In economics, the two most common violations of SUTVA come from pure externalities of consumption or production and business stealing effects. In the case of the increase in tourism derived from changing Wikipedia entries, it’s reasonable to imagine that whilst some of the increase in tourism is from people who otherwise would not have travelled anywhere, at least some of the increase is also derived from business stealing from other tourist destinations. In this sense, extrapolating the results to derive implications for the entire world is difficult.

The main takeaway, and a key criticism of the RCT literature, is that these marginal effects are generally local in nature because SUTVA very rarely holds. The only thing that seems to be certain is that causal interpretations are always difficult and that outcomes of studies must be interpreted with nuance. And, that these causal effects are averages and do not necessarily apply universally. Take Southport for example, which is, according to its Wikipedia page, home to “one of the few British lawnmower museums”. Perhaps sometimes, when it comes to adding new information to your Wikipedia page to attract tourists, less is more…



[1] Spence, M. (1973). Job Market Signaling.

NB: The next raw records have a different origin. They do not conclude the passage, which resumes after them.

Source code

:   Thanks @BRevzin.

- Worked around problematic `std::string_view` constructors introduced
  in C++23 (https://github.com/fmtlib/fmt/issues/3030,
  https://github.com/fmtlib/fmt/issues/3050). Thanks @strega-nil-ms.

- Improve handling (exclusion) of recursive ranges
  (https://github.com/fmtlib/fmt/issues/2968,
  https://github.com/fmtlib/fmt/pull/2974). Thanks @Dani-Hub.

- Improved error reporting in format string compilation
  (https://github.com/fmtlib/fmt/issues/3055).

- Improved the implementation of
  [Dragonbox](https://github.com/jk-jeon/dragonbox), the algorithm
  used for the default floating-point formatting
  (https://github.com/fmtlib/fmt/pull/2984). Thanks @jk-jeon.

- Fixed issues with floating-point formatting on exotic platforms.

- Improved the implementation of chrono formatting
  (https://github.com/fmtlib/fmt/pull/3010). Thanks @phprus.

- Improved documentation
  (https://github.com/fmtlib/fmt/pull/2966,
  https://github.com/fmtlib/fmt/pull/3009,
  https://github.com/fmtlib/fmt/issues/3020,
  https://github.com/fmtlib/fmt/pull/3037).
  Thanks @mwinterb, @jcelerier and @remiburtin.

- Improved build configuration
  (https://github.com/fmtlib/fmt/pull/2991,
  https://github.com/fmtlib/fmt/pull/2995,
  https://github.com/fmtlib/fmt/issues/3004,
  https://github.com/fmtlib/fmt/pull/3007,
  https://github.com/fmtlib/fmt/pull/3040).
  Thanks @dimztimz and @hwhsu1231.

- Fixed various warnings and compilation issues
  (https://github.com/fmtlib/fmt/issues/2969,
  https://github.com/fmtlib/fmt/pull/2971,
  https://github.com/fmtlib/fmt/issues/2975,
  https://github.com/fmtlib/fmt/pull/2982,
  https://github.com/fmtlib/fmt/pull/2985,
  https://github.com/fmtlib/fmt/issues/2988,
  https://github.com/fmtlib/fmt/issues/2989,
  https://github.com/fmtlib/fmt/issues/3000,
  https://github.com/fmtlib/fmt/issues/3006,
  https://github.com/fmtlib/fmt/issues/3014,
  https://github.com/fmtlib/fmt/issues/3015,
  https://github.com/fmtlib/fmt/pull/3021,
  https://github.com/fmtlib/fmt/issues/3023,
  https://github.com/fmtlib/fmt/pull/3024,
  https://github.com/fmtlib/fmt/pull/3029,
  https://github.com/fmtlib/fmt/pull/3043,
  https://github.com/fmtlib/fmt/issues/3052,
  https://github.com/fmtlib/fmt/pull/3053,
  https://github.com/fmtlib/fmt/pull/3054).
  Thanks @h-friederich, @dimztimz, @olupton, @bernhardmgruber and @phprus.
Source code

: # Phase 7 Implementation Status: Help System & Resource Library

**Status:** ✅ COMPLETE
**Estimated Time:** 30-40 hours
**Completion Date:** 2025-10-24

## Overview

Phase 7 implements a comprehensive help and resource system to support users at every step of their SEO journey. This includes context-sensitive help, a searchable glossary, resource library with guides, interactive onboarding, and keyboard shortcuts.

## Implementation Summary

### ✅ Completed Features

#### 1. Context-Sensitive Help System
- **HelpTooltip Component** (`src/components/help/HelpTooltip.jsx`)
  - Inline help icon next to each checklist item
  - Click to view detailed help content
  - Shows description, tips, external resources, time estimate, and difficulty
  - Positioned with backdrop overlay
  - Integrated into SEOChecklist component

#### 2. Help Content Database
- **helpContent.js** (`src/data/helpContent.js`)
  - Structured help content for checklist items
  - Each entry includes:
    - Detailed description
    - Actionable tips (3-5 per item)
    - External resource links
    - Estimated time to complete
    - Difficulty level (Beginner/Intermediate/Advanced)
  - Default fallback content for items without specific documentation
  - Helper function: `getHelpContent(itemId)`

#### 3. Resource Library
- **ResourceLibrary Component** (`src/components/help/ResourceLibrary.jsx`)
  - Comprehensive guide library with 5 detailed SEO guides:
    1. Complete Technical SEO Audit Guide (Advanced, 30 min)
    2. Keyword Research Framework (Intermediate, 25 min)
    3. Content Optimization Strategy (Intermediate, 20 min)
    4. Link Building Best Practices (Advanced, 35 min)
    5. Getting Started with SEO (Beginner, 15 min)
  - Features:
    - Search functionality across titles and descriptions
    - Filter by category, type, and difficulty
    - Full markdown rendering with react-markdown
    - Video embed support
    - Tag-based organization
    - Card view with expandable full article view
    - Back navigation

The Quarterly Journal of Economics, 87(3), p.355

[2] On the huge growth in RCTs, see: Cameron, D.B., Mishra, A.  & Brown, A.N. (2016), ‘The growth of impact evaluation for international development: how much have we learned?’, Journal of Development Effectiveness, 8:1, pp. 1-21

[3] For greater detail on the SUTVA assumption and its place in causal inference see: Angrist, J.D., Imbens, G.W. and Rubin, D.B. (1996), ‘Identification of Causal Effects Using Instrumental Variables’, Journal of the American Statistical Association, pp.444–455.